*** Data extracts

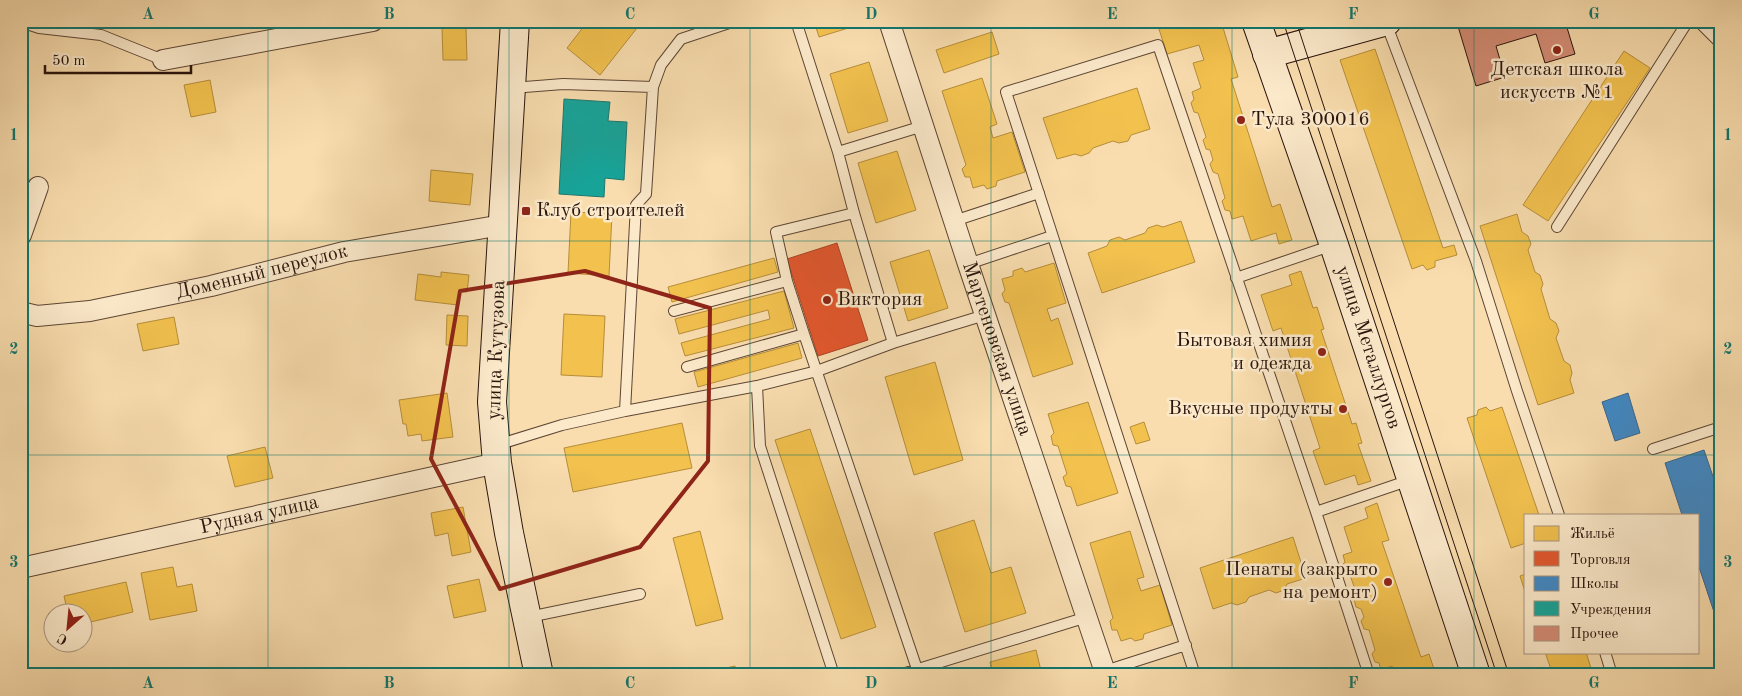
<svg xmlns="http://www.w3.org/2000/svg" width="1742" height="696" viewBox="0 0 1742 696" font-family="'Old Standard TT',serif">
<style>
.homes{fill:#f2c14e;stroke:#b68d3a}
.shops{fill:#e4572e;stroke:#ac4324}
.schools{fill:#3f88c5;stroke:#38658e}
.public{fill:#17a398;stroke:#1c786e}
.building{fill:#d48c75;stroke:#29140c}
.lines{fill:none;stroke-linecap:round;stroke-linejoin:round}
.service-casing{stroke:#5d4634;stroke-width:12}
.minor-casing{stroke:#5d4634;stroke-width:22}
.secondary-casing{stroke:#29140c;stroke-width:30}
.service{stroke:#fbe9ca;stroke-width:10}
.minor{stroke:#fbe9ca;stroke-width:20}
.secondary{stroke:#fbe9ca;stroke-width:28}
.tram{stroke:#29140c;stroke-width:1}
.marked{fill:none;stroke:#8f2418;stroke-width:4;stroke-linejoin:round}
.grid{fill:none;stroke:#0f766e;stroke-width:1;stroke-opacity:0.55}
.poi-dot{fill:#8f2418;stroke:#fbe9ca;stroke-width:2}
.labels{text-anchor:middle;dominant-baseline:central;stroke-width:5;stroke-linejoin:round;paint-order:stroke}
.poi-label{font-size:20px;fill:#29140c;stroke:#fbe9ca;text-anchor:start}
.street-label{font-size:20px;fill:#29140c;stroke:#fbe9ca}
.neatline{fill:none;stroke:#0f766e;stroke-width:2}
.grid-label{font-size:16px;text-anchor:middle;font-weight:bold;fill:#0f766e}
</style>
<rect width="100%" height="100%" fill="#f9ddae"/>
<filter id="stains"><feTurbulence type="fractalNoise" baseFrequency=".004" numOctaves="4"/><feColorMatrix values="0 0 0 0 .2 0 0 0 0 .09 0 0 0 0 .02 0 0 0 .5 -.17"/></filter>
<radialGradient id="worn" r=".72"><stop offset=".6" stop-color="#630" stop-opacity="0"/><stop offset="1" stop-color="#630" stop-opacity=".3"/></radialGradient>
<path class="homes" d="M 588,21 L 629,21 L 637,28 L 600,75 L 567,48 Z
M 814,21 L 857,21 L 858,25 L 819,37 Z
M 1171,21 L 1221,21 L 1238,77 L 1231,79 L 1272,207 L 1280,204 L 1292,240 L 1279,244 L 1276,233 L 1251,241 L 1243,216 L 1232,219 L 1230,211 L 1225,210 L 1222,201 L 1225,198 L 1218,174 L 1213,172 L 1210,164 L 1213,160 L 1210,150 L 1206,149 L 1203,140 L 1206,137 L 1198,113 L 1194,112 L 1191,103 L 1194,99 L 1192,92 L 1201,88 L 1193,63 L 1204,60 L 1199,45 L 1167,54 L 1158,26 Z
M 442,28 L 466,28 L 467,60 L 443,60 Z
M 992,32 L 999,54 L 944,73 L 936,50 Z
M 1375,49 L 1443,248 L 1454,245 L 1457,255 L 1435,261 L 1435,267 L 1427,270 L 1423,265 L 1412,269 L 1340,60 Z
M 1624,51 L 1650,68 L 1548,221 L 1523,205 Z
M 869,62 L 888,121 L 848,133 L 830,74 Z
M 982,78 L 997,124 L 990,127 L 993,138 L 1012,132 L 1025,172 L 997,181 L 996,186 L 987,189 L 984,185 L 973,188 L 970,177 L 965,177 L 962,169 L 966,165 L 942,91 Z
M 210,80 L 216,112 L 191,117 L 184,85 Z
M 1137,88 L 1150,129 L 1131,135 L 1128,141 L 1119,143 L 1113,141 L 1093,148 L 1089,153 L 1081,156 L 1075,154 L 1057,159 L 1043,118 Z
M 897,151 L 916,210 L 876,223 L 858,163 Z
M 431,170 L 473,174 L 470,205 L 429,201 Z
M 571,212 L 612,214 L 609,276 L 568,273 Z
M 1517,214 L 1522,232 L 1528,236 L 1531,244 L 1528,250 L 1535,272 L 1540,275 L 1543,284 L 1541,289 L 1550,319 L 1556,323 L 1559,331 L 1556,338 L 1564,361 L 1570,365 L 1572,373 L 1570,380 L 1574,393 L 1538,405 L 1480,226 Z
M 1181,221 L 1195,262 L 1102,293 L 1088,253 L 1107,246 L 1110,240 L 1119,237 L 1125,240 L 1145,233 L 1148,228 L 1157,225 L 1163,227 Z
M 929,250 L 948,308 L 908,321 L 890,262 Z
M 774,258 L 778,272 L 672,302 L 668,287 Z
M 1054,263 L 1066,303 L 1047,309 L 1051,321 L 1058,318 L 1073,364 L 1033,377 L 1009,303 L 1005,302 L 1002,294 L 1005,290 L 1002,279 L 1013,276 L 1013,271 L 1022,268 L 1025,272 Z
M 1301,271 L 1313,308 L 1317,307 L 1324,329 L 1321,330 L 1352,424 L 1356,423 L 1362,443 L 1358,444 L 1371,481 L 1358,485 L 1355,475 L 1325,485 L 1313,451 L 1320,448 L 1281,328 L 1273,331 L 1261,295 L 1292,285 L 1289,275 Z
M 441,272 L 469,275 L 467,292 L 459,291 L 458,305 L 415,300 L 418,274 L 441,277 Z
M 784,291 L 794,328 L 685,356 L 681,343 L 770,319 L 768,310 L 679,334 L 675,319 Z
M 564,314 L 605,316 L 602,377 L 561,375 Z
M 447,315 L 468,316 L 467,346 L 446,345 Z
M 174,317 L 179,344 L 143,351 L 137,324 Z
M 798,343 L 802,358 L 698,387 L 694,372 Z
M 935,362 L 963,460 L 914,475 L 885,377 Z
M 447,393 L 453,437 L 422,441 L 421,434 L 408,436 L 406,424 L 403,424 L 399,400 Z
M 1088,402 L 1118,493 L 1077,506 L 1071,487 L 1066,486 L 1063,477 L 1067,474 L 1058,446 L 1053,445 L 1051,436 L 1054,433 L 1048,414 Z
M 1486,407 L 1490,411 L 1502,407 L 1539,515 L 1526,515 L 1526,543 L 1511,548 L 1467,418 L 1477,415 L 1478,410 Z
M 1144,422 L 1150,440 L 1136,444 L 1130,427 Z
M 682,423 L 692,468 L 573,492 L 564,448 Z
M 810,429 L 876,627 L 841,639 L 775,440 Z
M 265,447 L 273,478 L 235,487 L 227,456 Z
M 1377,503 L 1389,540 L 1382,542 L 1421,657 L 1429,654 L 1436,675 L 1395,675 L 1392,666 L 1381,670 L 1379,663 L 1375,662 L 1372,654 L 1375,650 L 1369,630 L 1364,629 L 1361,621 L 1364,617 L 1361,609 L 1356,607 L 1354,599 L 1357,595 L 1350,575 L 1345,574 L 1342,565 L 1345,562 L 1343,555 L 1352,552 L 1344,527 L 1368,518 L 1365,508 Z
M 463,507 L 471,552 L 452,556 L 448,533 L 435,536 L 431,513 Z
M 974,520 L 991,573 L 1011,567 L 1026,613 L 965,632 L 934,533 Z
M 700,531 L 723,619 L 696,626 L 673,538 Z
M 1130,531 L 1144,577 L 1137,579 L 1141,591 L 1160,585 L 1172,625 L 1144,634 L 1143,639 L 1135,641 L 1131,638 L 1121,641 L 1117,630 L 1112,630 L 1110,621 L 1113,618 L 1090,543 Z
M 1293,537 L 1306,578 L 1287,584 L 1284,590 L 1276,593 L 1269,590 L 1249,597 L 1246,602 L 1237,605 L 1231,603 L 1213,609 L 1200,568 Z
M 173,567 L 177,587 L 192,584 L 197,611 L 150,620 L 141,573 Z
M 1526,574 L 1526,595 L 1520,576 Z
M 479,579 L 486,611 L 454,618 L 447,586 Z
M 126,582 L 133,612 L 82,624 L 82,614 L 68,614 L 64,596 Z
M 1036,650 L 1042,675 L 993,675 L 990,662 Z
M 1545,652 L 1586,652 L 1593,675 L 1553,675 Z
M 735,666 L 736,675 L 694,675 Z"/>
<path class="shops" d="M 837,243 L 868,340 L 818,356 L 787,259 Z"/>
<path class="schools" d="M 1628,393 L 1640,433 L 1615,441 L 1602,402 Z
M 1704,450 L 1719,494 L 1721,493 L 1721,610 L 1714,612 L 1698,564 L 1698,515 L 1682,515 L 1665,463 Z"/>
<path class="public" d="M 564,99 L 610,102 L 608,121 L 627,122 L 624,180 L 605,178 L 604,197 L 559,194 Z"/>
<path class="building" d="M 1462,21 L 1565,21 L 1575,54 L 1545,63 L 1536,34 L 1496,46 L 1505,77 L 1476,86 L 1457,23 Z"/>
<g class="lines">
<defs>
<path id="service" d="M 796,21 L 838,152 L 854,213 L 893,343
M 21,22 L 39,28 L 101,35 L 163,60
M 1386,23 L 1476,261 L 1517,391 L 1559,515
M 512,88 L 563,84 L 653,87
M 838,152 L 923,126
M 854,213 L 776,232 L 787,281 L 804,334 L 917,669
M 954,221 L 1039,193
M 1557,227 L 1688,21
M 968,264 L 1052,236
M 1236,278 L 1333,245
M 674,311 L 787,281
M 687,367 L 804,334
M 757,386 L 760,446 L 834,675
M 625,411 L 636,205 L 646,194 L 653,87 L 661,65 L 681,39 L 735,21
M 497,445 L 562,425 L 625,411 L 757,386 L 817,371 L 893,343 L 985,315
M 1653,449 L 1721,427
M 1316,512 L 1410,480
M 529,617 L 640,594
M 1605,652 L 1612,675
M 1105,671 L 1186,645
M 899,675 L 1087,617
M 1195,675 L 1006,92 L 1158,45 L 1316,512 L 1369,675"/>
<g id="minor">
<path id="s1" d="M 889,21 L 968,264 L 1106,675"/>
<path d="M 1705,21 L 1721,37"/>
<path d="M 163,60 L 373,21"/>
<path d="M 21,235 L 38,187"/>
<path id="s2" d="M 21,312 L 37,316 L 90,311 L 211,286 L 344,252 L 502,225"/>
<path id="s3" d="M 21,568 L 497,463"/>
</g>
<g id="secondary">
<path d="M 515,21 L 492,402 L 497,463 L 509,533 L 539,675"/>
<path id="s4" d="M 1256,21 L 1334,245 L 1476,675"/>
<path d="M 1267,54 L 1387,21"/>
</g>
</defs>
<use href="#service" class="service-casing"/>
<use href="#minor" class="minor-casing"/>
<use href="#secondary" class="secondary-casing"/>
<use href="#service" class="service"/>
<use href="#minor" class="minor"/>
<use href="#secondary" class="secondary"/>
<path class="tram" d="M 1283,21 L 1497,675
M 1296,21 L 1509,675"/>
</g>
<path class="marked" d="M 585,271 L 710,308 L 708,461 L 640,547 L 500,589 L 431,459 L 460,291 Z"/>
<path class="grid" d="M 268,21 L 268,675M 509,21 L 509,675M 750,21 L 750,675M 991,21 L 991,675M 1232,21 L 1232,675M 1474,21 L 1474,675M 21,241 L 1721,241M 21,455 L 1721,455"/>
<g class="poi-dot">
<circle cx="1557" cy="50" r="5"/>
<circle cx="1241" cy="120" r="5"/>
<rect x="521" y="206" width="10" height="10" rx="2.5"/>
<circle cx="827" cy="300" r="5"/>
<circle cx="1322" cy="352" r="5"/>
<circle cx="1343" cy="409" r="5"/>
<circle cx="1388" cy="582" r="5"/>
</g>
<g class="labels">
<g class="poi-label">
<text x="1557" y="70" text-anchor="middle">Детская школа<tspan x="1557" dy="23">искусств №1</tspan></text>
<text x="1251" y="120">Тула 300016</text>
<text x="536" y="211">Клуб строителей</text>
<text x="837" y="300">Виктория</text>
<text x="1312" y="341" text-anchor="end">Бытовая химия<tspan x="1312" dy="23">и одежда</tspan></text>
<text x="1333" y="409" text-anchor="end">Вкусные продукты</text>
<text x="1378" y="570" text-anchor="end">Пенаты (закрыто<tspan x="1378" dy="23">на ремонт)</tspan></text>
</g>
<g class="street-label">
<text stroke="none"><textPath href="#s2" startOffset="246">Доменный переулок</textPath></text>
<text stroke="none"><textPath href="#s1" startOffset="345">Мартеновская улица</textPath></text>
<text stroke="none"><textPath href="#s4" startOffset="345">улица Металлургов</textPath></text>
<text transform="translate(497 350) rotate(-88)">улица Кутузова</text>
<text stroke="none"><textPath href="#s3" startOffset="244">Рудная улица</textPath></text>
</g>
</g>
<rect width="1742" height="696" fill="none" stroke="#f9ddae" stroke-width="55"/>
<rect x="1524" y="514" width="175" height="140" fill="#fbe9ca" stroke="#a7947e"/>
<rect x="1534" y="526" width="25" height="15" fill="#f2c14e" stroke="#a7947e"/>
<text x="1570" y="538" font-size="15" fill="#29140c">Жильё</text>
<rect x="1534" y="551" width="25" height="15" fill="#e4572e" stroke="#a7947e"/>
<text x="1570" y="564" font-size="15" fill="#29140c">Торговля</text>
<rect x="1534" y="576" width="25" height="15" fill="#3f88c5" stroke="#a7947e"/>
<text x="1570" y="588" font-size="15" fill="#29140c">Школы</text>
<rect x="1534" y="601" width="25" height="15" fill="#17a398" stroke="#a7947e"/>
<text x="1570" y="614" font-size="15" fill="#29140c">Учреждения</text>
<rect x="1534" y="626" width="25" height="15" fill="#d48c75" stroke="#a7947e"/>
<text x="1570" y="638" font-size="15" fill="#29140c">Прочее</text>
<g transform="translate(68 628) rotate(207)"><circle r="24" fill="#fbe9ca" stroke="#a7947e"/>
<path d="M0-4L9 19L0 12L-9 19Z" fill="#8f2418"/>
<text y="-8" font-size="14" font-weight="bold" text-anchor="middle" fill="#29140c">С</text>
</g>
<path d="M45 65v8h146v-8" fill="none" stroke="#29140c" stroke-width="2.5"/>
<text x="52" y="65" font-size="15" fill="#29140c" stroke="#fbe9ca" stroke-width="4" paint-order="stroke">50 m</text>
<rect x="28" y="28" width="1686" height="640" class="neatline"/>
<g class="grid-label">
<text x="148" y="19">A</text>
<text x="389" y="19">B</text>
<text x="630" y="19">C</text>
<text x="871" y="19">D</text>
<text x="1112" y="19">E</text>
<text x="1353" y="19">F</text>
<text x="1594" y="19">G</text>
<text x="14" y="140">1</text>
<text x="1728" y="140">1</text>
<text x="14" y="354">2</text>
<text x="1728" y="354">2</text>
<text x="14" y="567">3</text>
<text x="1728" y="567">3</text>
<text x="148" y="688">A</text>
<text x="389" y="688">B</text>
<text x="630" y="688">C</text>
<text x="871" y="688">D</text>
<text x="1112" y="688">E</text>
<text x="1353" y="688">F</text>
<text x="1594" y="688">G</text>
</g>
<rect width="100%" height="100%" filter="url(#stains)"/>
<rect width="100%" height="100%" fill="url(#worn)"/>
</svg>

******

## [Exercise requirements]
Restate word for word only the lines above from the line containing "M 463,507 L" to the line containing "M 126,582 L", both of them included.

## [Output]
M 463,507 L 471,552 L 452,556 L 448,533 L 435,536 L 431,513 Z
M 974,520 L 991,573 L 1011,567 L 1026,613 L 965,632 L 934,533 Z
M 700,531 L 723,619 L 696,626 L 673,538 Z
M 1130,531 L 1144,577 L 1137,579 L 1141,591 L 1160,585 L 1172,625 L 1144,634 L 1143,639 L 1135,641 L 1131,638 L 1121,641 L 1117,630 L 1112,630 L 1110,621 L 1113,618 L 1090,543 Z
M 1293,537 L 1306,578 L 1287,584 L 1284,590 L 1276,593 L 1269,590 L 1249,597 L 1246,602 L 1237,605 L 1231,603 L 1213,609 L 1200,568 Z
M 173,567 L 177,587 L 192,584 L 197,611 L 150,620 L 141,573 Z
M 1526,574 L 1526,595 L 1520,576 Z
M 479,579 L 486,611 L 454,618 L 447,586 Z
M 126,582 L 133,612 L 82,624 L 82,614 L 68,614 L 64,596 Z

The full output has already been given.